§ **What is required**: Please transcribe all of the entries exactly, leaving out any images.

§ **Entries shown**:

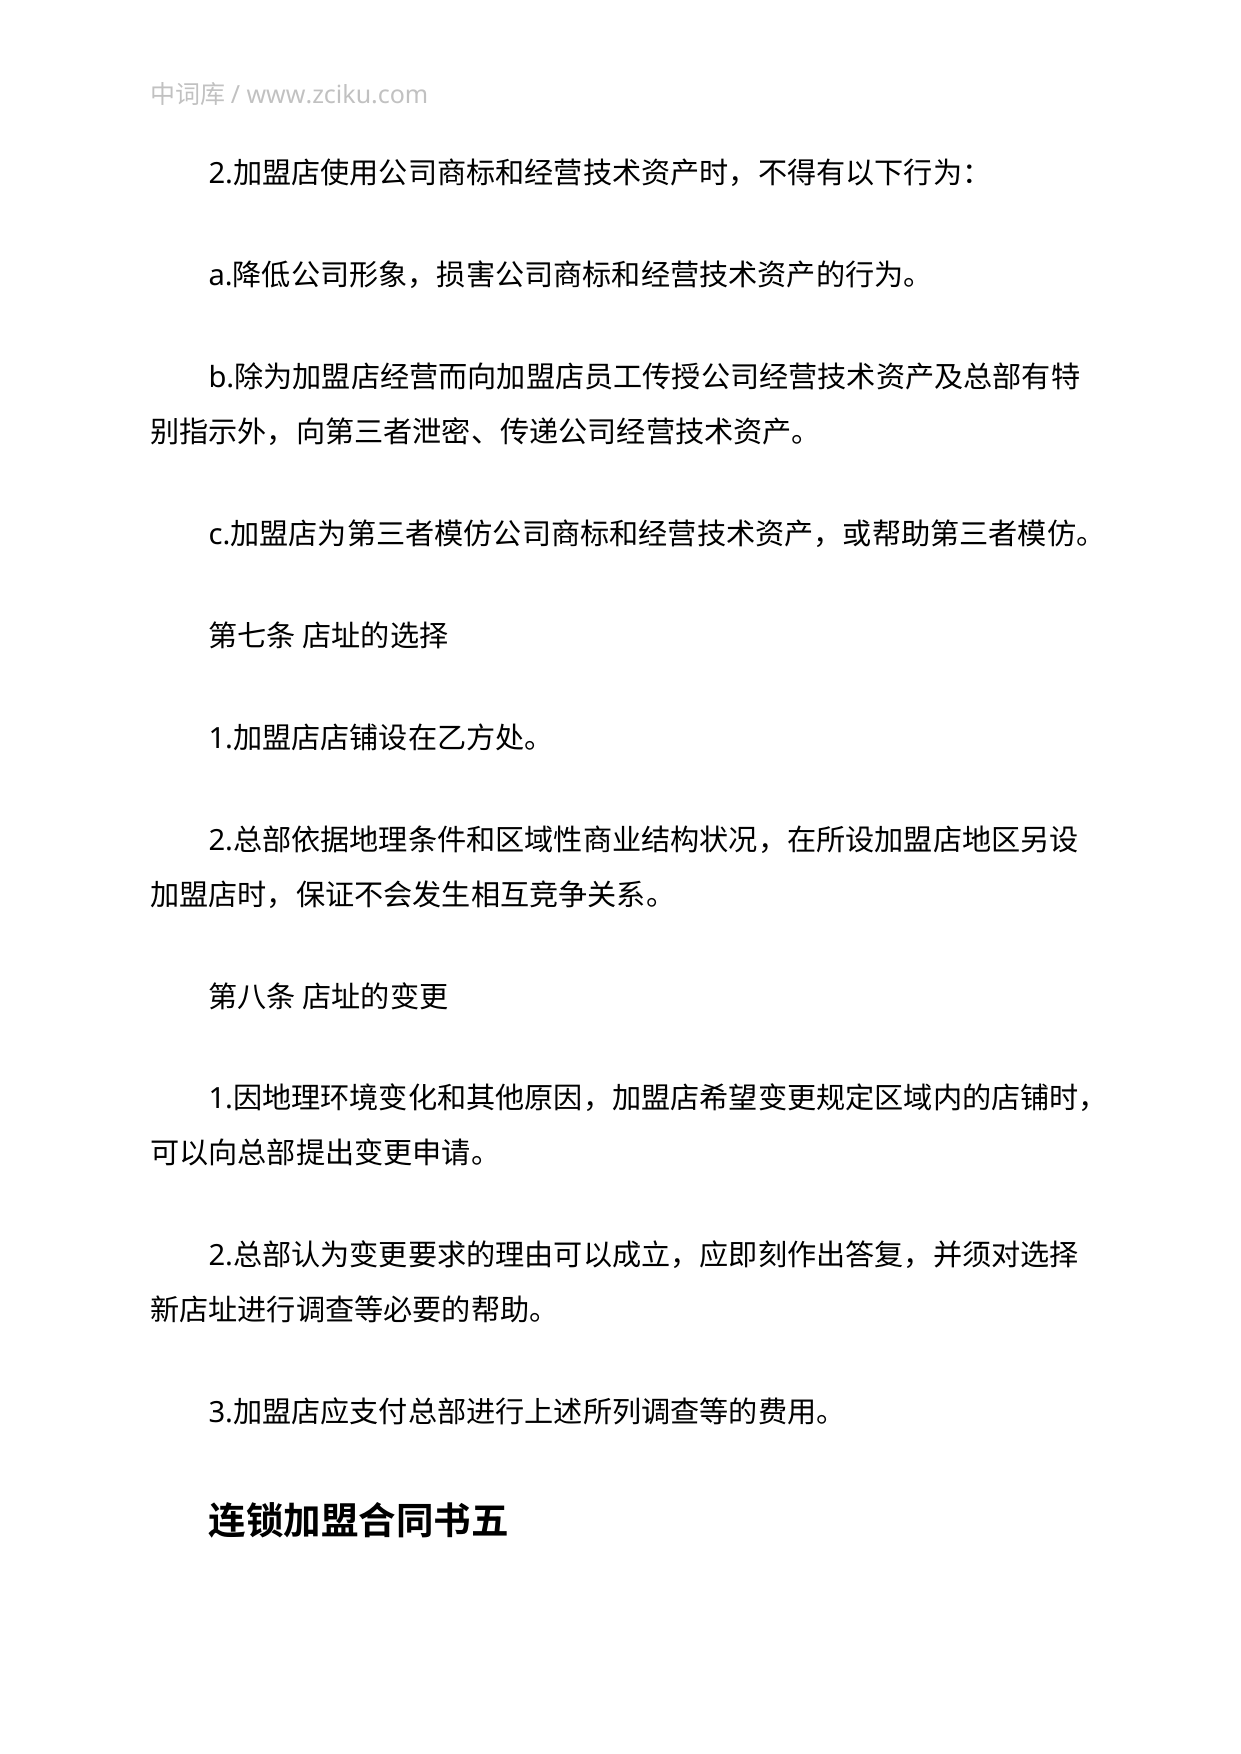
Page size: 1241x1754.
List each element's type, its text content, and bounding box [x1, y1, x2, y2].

text 3.加盟店应支付总部进行上述所列调查等的费用。 [150, 1388, 1090, 1431]
text 2.总部认为变更要求的理由可以成立，应即刻作出答复，并须对选择新店址进行调查等必要的帮助。 [150, 1232, 1090, 1329]
text 第七条 店址的选择 [150, 613, 1090, 655]
text 第八条 店址的变更 [150, 973, 1090, 1016]
text a.降低公司形象，损害公司商标和经营技术资产的行为。 [150, 252, 1090, 294]
text 1.因地理环境变化和其他原因，加盟店希望变更规定区域内的店铺时，可以向总部提出变更申请。 [150, 1075, 1090, 1172]
text 2.加盟店使用公司商标和经营技术资产时，不得有以下行为： [150, 150, 1090, 192]
text b.除为加盟店经营而向加盟店员工传授公司经营技术资产及总部有特别指示外，向第三者泄密、传递公司经营技术资产。 [150, 354, 1090, 451]
text 2.总部依据地理条件和区域性商业结构状况，在所设加盟店地区另设加盟店时，保证不会发生相互竞争关系。 [150, 816, 1090, 914]
text 连锁加盟合同书五 [150, 1491, 1090, 1545]
text c.加盟店为第三者模仿公司商标和经营技术资产，或帮助第三者模仿。 [150, 511, 1090, 553]
text 1.加盟店店铺设在乙方处。 [150, 714, 1090, 757]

§ **Result below**:
Page size: 1241x1754.
List each element's type, its text content, and bounding box [x1, y1, x2, y2].

text 3.加盟店应支付总部进行上述所列调查等的费用。 [150, 1388, 1090, 1431]
text 2.总部认为变更要求的理由可以成立，应即刻作出答复，并须对选择新店址进行调查等必要的帮助。 [150, 1232, 1090, 1329]
text 第七条 店址的选择 [150, 613, 1090, 655]
text 第八条 店址的变更 [150, 973, 1090, 1016]
text a.降低公司形象，损害公司商标和经营技术资产的行为。 [150, 252, 1090, 294]
text 1.因地理环境变化和其他原因，加盟店希望变更规定区域内的店铺时，可以向总部提出变更申请。 [150, 1075, 1090, 1172]
text 2.加盟店使用公司商标和经营技术资产时，不得有以下行为： [150, 150, 1090, 192]
text b.除为加盟店经营而向加盟店员工传授公司经营技术资产及总部有特别指示外，向第三者泄密、传递公司经营技术资产。 [150, 354, 1090, 451]
text 2.总部依据地理条件和区域性商业结构状况，在所设加盟店地区另设加盟店时，保证不会发生相互竞争关系。 [150, 816, 1090, 914]
text 连锁加盟合同书五 [150, 1491, 1090, 1545]
text c.加盟店为第三者模仿公司商标和经营技术资产，或帮助第三者模仿。 [150, 511, 1090, 553]
text 1.加盟店店铺设在乙方处。 [150, 714, 1090, 757]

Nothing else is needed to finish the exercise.